On Saturday, a man drove his car onto a Seattle freeway that had been closed by a Black Lives Matter crowd. The driver killed one person and seriously injured another after going the wrong way up a ramp and then around a barricade. Reports noted that police “don’t believe impairment was a factor.” Over the weekend, news outlets replayed the brutal hit, but there’s one thing you won’t learn from their coverage: The driver was black and his victims were white.
NPR linked this attack to other car-ramming incidents by “right-wing extremists targeting Black Lives Matter protesters.” They quote a researcher about how these right-wingers were “trying to intimidate the most recent wave of BLM protesters, to stop their movement.”
The driver was a Seattle local named Dawit Kelete. But you’ll find scant mention of the driver’s ethnicity in mainstream media coverage. You might have more easily learned that Kelete was black by going to the Australia Broadcasting Corporation. The American national media also doesn’t note that Kelete’s two victims were white. You can find that out over at the U.K.’s Daily Mail.
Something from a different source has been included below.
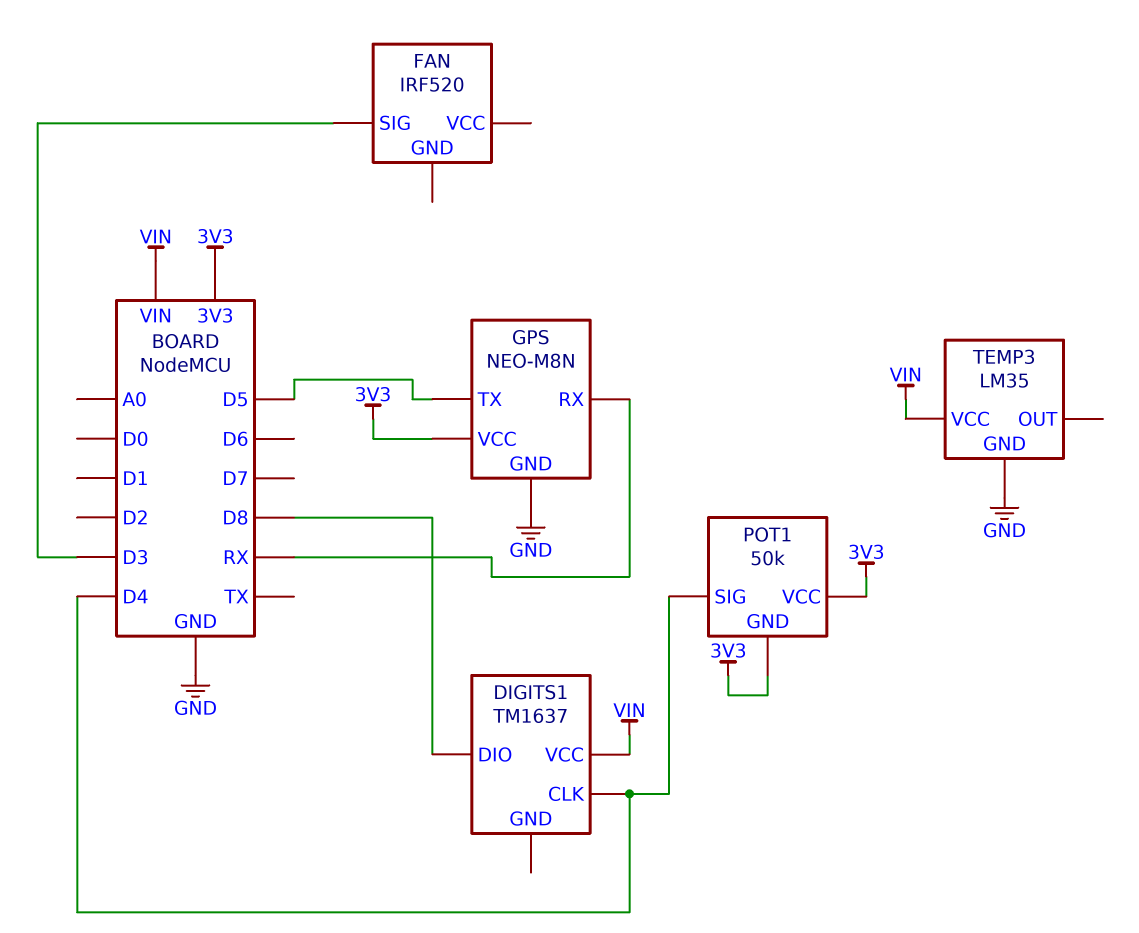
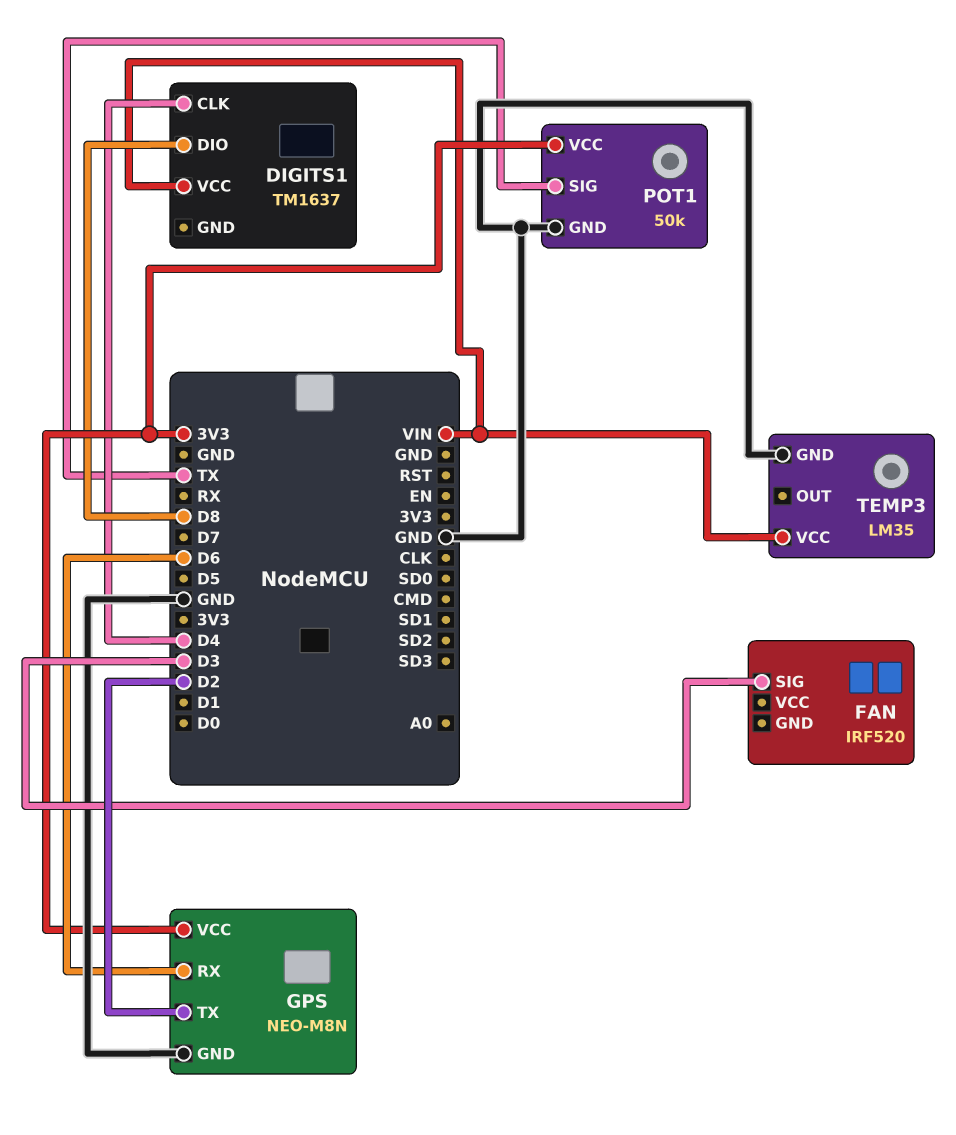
GPS pin RX: RX -> D6
GPS pin TX: D5 -> D2
POT1 pin GND: 3V3 -> GND
POT1 pin SIG: D4 -> TX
Among the few U.S. outlets to mention the race of the driver is Heavy.com. The rest of the news media seemingly would rather just have people assume that a white driver attacked two black protesters. Acknowledging the driver’s and victims’ ethnicity wouldn’t advance their narrative of oppression, so it apparently isn’t newsworthy.
One case doesn’t prove a pattern. It could just be that while the American media knows almost everything about this killer, including his name, age, and where he lives, they couldn’t find information on his race. Possibly the foreign news outlets were just lucky to discover that information.
Of course, the media outlets might honestly not view race as essential to the story. But their selective reporting of it shows that they think race is important when it involves certain races. The problem is that it gives readers a biased perspective, inflaming prejudice and creating stereotypes.
Research conducted by the Crime Prevention Research Center, of which I am president, on all police shootings from 2013 to 2015 found that while local news coverage will often mention the race of the officer and the suspect, the national coverage is much more selective. While the evidence indicates that black officers are no less likely to shoot suspects than white officers, local news coverage of black officers shooting black suspects gets picked up by the national news in just 9% of cases. By contrast, 38% of the cases in which local news reported on a white officer shooting a black suspect get national coverage.
The selective coverage creates the belief that white officers are the problem — they are the ones shooting blacks, presumably because white officers treat black suspects differently than white ones. Watching the news, you would never guess that the research found that black officers were just as likely as white officers to shoot an unarmed black suspect.
The media’s selective coverage has done real harm. It has heightened racial divides and sown distrust of the police in the communities that need them most. Now, with police sidelined and facing “defunding,” gun violence is rising fast in major cities around the country.
The media similarly seems intent on claiming that mass public shooters are disproportionately white and right-wing, when nothing could be further from the truth. While 58% of the mass public shooters from 1998 to 2019 were white (excluding people of Middle Eastern descent), about 75% of the total U.S. population was white. Middle Eastern Arabs made up just 1% of the population, but accounted for 8% of shooters. Of all the mass killers, 72% have no known political affiliation or views – only 3% are known to be conservative or Republican.
Race and politics increasingly divide Americans, and selective media reporting is largely to blame. The media, not Trump, is fanning the flames of violence. The destruction and the long-term harm that is being done to heavily minority parts of our cities is their responsibility.